Across the listing below, count the lines containing "gästar". Answer with that number only.

*** INPUT FOR THIS TASK ***

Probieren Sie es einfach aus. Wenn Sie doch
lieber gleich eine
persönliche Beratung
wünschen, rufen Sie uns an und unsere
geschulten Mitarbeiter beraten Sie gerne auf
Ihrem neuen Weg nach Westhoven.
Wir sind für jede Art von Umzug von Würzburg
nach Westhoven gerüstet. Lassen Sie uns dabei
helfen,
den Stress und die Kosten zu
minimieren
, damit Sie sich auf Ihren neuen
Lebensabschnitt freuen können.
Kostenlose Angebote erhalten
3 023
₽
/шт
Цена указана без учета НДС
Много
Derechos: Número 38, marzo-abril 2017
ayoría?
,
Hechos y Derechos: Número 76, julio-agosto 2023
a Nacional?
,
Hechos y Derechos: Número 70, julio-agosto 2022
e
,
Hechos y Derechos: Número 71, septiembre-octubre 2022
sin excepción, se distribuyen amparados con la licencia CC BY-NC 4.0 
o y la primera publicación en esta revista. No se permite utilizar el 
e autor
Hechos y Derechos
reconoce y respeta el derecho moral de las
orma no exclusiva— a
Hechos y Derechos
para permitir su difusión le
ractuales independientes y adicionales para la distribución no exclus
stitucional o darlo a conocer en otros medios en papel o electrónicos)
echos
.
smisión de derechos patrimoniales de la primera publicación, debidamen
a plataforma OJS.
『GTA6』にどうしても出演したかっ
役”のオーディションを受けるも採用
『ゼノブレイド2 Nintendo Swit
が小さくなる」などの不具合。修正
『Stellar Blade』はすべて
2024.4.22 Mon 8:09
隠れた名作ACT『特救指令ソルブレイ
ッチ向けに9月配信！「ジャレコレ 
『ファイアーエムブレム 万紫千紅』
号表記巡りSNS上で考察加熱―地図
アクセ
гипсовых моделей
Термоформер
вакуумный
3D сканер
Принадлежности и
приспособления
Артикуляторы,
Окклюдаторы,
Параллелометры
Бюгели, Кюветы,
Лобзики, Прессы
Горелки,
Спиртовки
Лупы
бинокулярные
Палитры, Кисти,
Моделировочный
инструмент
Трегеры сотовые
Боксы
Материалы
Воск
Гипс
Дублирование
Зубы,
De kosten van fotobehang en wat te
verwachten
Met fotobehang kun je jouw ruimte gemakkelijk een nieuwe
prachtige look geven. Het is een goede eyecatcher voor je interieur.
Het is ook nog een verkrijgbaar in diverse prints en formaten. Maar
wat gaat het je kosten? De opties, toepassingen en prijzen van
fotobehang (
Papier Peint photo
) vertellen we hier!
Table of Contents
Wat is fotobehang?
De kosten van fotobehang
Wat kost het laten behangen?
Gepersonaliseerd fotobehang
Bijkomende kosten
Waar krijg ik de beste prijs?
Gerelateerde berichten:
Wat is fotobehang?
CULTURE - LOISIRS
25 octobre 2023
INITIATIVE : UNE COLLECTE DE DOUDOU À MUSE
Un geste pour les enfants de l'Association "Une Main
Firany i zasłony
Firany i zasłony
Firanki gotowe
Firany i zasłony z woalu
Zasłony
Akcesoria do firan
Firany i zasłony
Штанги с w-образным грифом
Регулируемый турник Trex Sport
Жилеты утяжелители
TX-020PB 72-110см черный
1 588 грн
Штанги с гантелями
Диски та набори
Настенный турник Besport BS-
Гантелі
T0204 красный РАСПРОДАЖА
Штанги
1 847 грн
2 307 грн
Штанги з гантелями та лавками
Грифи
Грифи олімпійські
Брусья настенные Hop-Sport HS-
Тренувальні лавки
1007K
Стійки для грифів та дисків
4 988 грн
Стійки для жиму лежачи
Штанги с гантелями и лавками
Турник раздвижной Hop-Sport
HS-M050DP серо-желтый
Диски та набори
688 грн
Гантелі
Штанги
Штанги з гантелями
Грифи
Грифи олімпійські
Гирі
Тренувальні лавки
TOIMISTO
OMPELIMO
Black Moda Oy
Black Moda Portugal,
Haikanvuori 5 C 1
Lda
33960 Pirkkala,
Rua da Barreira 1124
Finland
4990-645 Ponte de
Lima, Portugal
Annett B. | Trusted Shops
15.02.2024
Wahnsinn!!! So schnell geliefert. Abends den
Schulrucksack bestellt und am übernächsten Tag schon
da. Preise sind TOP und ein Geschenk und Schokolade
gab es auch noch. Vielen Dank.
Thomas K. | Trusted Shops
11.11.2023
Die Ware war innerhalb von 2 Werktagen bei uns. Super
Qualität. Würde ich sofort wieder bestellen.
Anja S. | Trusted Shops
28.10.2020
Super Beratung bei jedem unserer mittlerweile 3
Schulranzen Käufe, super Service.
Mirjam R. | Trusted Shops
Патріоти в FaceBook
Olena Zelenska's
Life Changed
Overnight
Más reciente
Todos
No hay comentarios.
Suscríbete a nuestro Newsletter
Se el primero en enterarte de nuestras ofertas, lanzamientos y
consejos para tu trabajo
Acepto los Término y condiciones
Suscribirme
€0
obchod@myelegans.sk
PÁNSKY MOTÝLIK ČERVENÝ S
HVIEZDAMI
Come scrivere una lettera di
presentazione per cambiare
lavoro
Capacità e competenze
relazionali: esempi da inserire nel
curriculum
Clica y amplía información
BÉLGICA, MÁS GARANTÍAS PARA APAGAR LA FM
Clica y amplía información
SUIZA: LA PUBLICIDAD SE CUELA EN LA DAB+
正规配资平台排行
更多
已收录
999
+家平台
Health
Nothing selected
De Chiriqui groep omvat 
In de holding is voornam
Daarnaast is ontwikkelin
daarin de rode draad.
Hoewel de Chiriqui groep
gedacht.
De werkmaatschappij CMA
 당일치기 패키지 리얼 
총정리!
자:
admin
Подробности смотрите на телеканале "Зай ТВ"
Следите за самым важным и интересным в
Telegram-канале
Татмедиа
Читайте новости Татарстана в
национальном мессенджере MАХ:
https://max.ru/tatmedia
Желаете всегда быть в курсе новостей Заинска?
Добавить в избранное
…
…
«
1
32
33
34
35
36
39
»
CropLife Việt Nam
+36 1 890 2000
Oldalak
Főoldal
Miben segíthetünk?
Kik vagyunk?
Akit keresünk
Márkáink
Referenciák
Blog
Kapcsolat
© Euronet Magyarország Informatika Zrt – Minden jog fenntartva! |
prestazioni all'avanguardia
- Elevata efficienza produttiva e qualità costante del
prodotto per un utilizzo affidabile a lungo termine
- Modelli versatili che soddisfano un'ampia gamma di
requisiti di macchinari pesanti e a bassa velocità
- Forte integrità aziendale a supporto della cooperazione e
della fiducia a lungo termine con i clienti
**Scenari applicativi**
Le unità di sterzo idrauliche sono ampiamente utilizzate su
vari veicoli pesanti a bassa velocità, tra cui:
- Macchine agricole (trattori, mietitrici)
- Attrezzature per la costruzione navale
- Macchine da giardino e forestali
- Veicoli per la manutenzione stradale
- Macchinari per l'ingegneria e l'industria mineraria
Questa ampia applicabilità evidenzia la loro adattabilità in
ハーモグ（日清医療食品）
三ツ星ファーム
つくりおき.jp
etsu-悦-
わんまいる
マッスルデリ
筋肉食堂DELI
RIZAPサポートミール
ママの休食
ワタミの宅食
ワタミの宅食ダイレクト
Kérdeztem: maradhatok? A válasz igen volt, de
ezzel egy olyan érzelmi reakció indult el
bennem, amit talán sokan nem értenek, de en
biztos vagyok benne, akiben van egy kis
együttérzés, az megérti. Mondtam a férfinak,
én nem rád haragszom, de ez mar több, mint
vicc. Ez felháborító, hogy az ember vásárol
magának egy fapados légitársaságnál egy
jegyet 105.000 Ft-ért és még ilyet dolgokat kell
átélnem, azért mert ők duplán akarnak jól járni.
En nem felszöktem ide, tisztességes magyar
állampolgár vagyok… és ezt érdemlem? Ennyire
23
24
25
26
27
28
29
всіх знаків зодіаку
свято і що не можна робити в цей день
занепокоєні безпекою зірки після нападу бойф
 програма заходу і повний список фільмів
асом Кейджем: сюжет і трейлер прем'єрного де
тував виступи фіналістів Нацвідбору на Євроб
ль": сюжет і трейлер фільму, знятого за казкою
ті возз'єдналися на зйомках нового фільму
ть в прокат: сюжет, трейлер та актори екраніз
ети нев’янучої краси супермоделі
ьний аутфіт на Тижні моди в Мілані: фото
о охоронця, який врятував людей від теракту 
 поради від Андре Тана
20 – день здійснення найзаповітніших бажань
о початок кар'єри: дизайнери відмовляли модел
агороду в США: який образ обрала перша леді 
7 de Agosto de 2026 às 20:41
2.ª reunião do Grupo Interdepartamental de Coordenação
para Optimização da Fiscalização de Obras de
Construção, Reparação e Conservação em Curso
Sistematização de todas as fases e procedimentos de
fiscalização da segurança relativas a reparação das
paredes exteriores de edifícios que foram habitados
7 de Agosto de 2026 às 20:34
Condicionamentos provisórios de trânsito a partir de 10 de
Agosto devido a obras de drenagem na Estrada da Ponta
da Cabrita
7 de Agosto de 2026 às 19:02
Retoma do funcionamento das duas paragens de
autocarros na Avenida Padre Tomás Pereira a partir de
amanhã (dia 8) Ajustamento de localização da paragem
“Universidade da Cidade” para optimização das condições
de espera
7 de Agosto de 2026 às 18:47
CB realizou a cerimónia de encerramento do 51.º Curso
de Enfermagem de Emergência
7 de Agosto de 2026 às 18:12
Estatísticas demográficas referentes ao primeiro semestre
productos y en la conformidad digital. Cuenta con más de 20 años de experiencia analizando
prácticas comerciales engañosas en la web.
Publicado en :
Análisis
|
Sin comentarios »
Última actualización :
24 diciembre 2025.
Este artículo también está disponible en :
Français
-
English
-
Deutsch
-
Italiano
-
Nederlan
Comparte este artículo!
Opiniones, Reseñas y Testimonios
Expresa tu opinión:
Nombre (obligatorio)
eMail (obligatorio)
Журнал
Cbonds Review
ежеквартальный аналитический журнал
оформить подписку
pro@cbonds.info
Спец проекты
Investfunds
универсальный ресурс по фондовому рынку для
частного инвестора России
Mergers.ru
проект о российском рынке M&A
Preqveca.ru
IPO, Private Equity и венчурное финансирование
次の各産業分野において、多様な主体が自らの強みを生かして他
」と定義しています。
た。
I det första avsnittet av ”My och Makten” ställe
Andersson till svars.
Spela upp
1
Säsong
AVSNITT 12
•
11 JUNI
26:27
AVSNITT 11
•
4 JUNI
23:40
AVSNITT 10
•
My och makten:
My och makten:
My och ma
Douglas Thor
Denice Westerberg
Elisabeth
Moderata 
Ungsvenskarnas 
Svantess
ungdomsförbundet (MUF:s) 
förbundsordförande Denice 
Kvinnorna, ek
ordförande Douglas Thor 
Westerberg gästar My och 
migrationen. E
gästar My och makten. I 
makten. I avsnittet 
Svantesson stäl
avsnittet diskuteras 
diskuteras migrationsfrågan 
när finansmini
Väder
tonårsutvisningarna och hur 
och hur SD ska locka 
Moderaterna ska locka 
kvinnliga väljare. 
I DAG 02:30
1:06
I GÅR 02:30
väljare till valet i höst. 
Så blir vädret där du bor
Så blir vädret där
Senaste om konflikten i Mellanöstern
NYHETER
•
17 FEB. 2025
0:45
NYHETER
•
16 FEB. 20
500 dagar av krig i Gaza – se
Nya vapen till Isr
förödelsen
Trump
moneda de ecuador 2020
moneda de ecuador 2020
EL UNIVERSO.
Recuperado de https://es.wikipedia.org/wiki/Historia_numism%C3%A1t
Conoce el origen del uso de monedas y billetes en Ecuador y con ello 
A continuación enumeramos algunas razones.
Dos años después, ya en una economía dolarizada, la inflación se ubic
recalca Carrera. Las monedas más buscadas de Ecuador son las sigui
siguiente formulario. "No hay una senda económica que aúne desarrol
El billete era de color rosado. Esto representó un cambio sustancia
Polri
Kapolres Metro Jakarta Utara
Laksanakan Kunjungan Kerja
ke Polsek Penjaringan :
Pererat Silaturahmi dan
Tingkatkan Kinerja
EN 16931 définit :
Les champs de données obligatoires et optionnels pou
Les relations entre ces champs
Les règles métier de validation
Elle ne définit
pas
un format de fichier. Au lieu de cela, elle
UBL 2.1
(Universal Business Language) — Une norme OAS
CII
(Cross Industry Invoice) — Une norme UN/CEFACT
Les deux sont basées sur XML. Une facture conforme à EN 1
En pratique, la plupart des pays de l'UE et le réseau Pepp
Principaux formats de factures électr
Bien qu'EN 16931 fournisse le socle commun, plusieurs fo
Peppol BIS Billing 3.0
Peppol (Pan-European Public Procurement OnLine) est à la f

*** End of INPUT FOR THIS TASK ***

#### RESPONSE:
2